• _WORK TASK A_
Please retype the forum thread on query languages from "Agreed; back in" up to and including "and failure points.".

• _PAGE EXTRACT_
+++
Which is exactly why I prefer formal query languages over NLP queries. In both c...

cmrdporcupine · on Oct 26, 2020

Agreed; back in the day when we/I used to play text adventures, or interact with MUDs/MOOs those systems had English-like interaction languages but the semantics of them were relatively clear -- you mostly had to follow the verb/prep/object formula and once you figured that out, you could manage the system fairly well, without running into a lot of terrible corner cases.

I'd rather have an assistant type system with a fairly well defined query system that exposed its capabilities and limitations directly, rather than me having to guess at the corner cases and failure points.

Disclaimer: I work @ Google on display assistant devices, but I don't work on the actual assistant interaction pieces.

Izkata · on Oct 26, 2020

> Which is exactly why I prefer formal query languages over NLP queries.

People like to reference Star Trek for stuff like NLP queries, but if you go back to TNG and pay close attention to the verbal queries to the computer, much of the time it isn't natural language. They seem to actually use some sort of formal query language that fits English a bit closer, but is still distinct from when the characters speak to each other.
+++
• _RECORDS SUPPLIED_
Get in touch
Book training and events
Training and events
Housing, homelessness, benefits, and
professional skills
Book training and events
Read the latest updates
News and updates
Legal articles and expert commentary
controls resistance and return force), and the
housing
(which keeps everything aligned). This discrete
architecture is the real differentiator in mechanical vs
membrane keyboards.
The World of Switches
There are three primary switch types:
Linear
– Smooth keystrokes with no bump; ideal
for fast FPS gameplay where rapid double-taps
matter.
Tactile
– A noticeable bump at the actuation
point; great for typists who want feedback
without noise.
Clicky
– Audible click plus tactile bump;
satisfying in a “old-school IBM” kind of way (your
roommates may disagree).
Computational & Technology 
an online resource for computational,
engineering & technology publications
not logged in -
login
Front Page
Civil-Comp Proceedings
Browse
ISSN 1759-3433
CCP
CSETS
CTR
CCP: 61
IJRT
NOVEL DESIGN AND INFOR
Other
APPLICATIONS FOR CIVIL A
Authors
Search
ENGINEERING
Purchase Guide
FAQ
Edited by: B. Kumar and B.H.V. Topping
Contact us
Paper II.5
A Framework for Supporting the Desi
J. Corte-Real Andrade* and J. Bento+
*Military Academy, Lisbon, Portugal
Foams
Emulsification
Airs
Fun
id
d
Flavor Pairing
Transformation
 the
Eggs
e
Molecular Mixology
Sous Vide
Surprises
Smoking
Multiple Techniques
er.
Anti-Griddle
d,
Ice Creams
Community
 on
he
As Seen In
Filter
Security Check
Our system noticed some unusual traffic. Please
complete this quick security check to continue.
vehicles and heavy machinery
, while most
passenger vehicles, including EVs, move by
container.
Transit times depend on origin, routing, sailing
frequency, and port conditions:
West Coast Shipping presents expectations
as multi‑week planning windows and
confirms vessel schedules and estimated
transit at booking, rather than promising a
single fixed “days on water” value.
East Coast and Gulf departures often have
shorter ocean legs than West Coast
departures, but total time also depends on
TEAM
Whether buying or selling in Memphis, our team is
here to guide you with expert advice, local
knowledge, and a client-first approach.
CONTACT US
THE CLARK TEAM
+++
• _WORK TASK B_
Rewrite the entries from their first line up to and including the line with "an online resource", swapping "bump" for "notch" and leaving all else as it stands. Give only those lines.

• _PROBLEM SOLUTION A_
Agreed; back in the day when we/I used to play text adventures, or interact with MUDs/MOOs those systems had English-like interaction languages but the semantics of them were relatively clear -- you mostly had to follow the verb/prep/object formula and once you figured that out, you could manage the system fairly well, without running into a lot of terrible corner cases.

I'd rather have an assistant type system with a fairly well defined query system that exposed its capabilities and limitations directly, rather than me having to guess at the corner cases and failure points.

• _PROBLEM SOLUTION B_
Get in touch
Book training and events
Training and events
Housing, homelessness, benefits, and
professional skills
Book training and events
Read the latest updates
News and updates
Legal articles and expert commentary
controls resistance and return force), and the
housing
(which keeps everything aligned). This discrete
architecture is the real differentiator in mechanical vs
membrane keyboards.
The World of Switches
There are three primary switch types:
Linear
– Smooth keystrokes with no notch; ideal
for fast FPS gameplay where rapid double-taps
matter.
Tactile
– A noticeable notch at the actuation
point; great for typists who want feedback
without noise.
Clicky
– Audible click plus tactile notch;
satisfying in a “old-school IBM” kind of way (your
roommates may disagree).
Computational & Technology 
an online resource for computational,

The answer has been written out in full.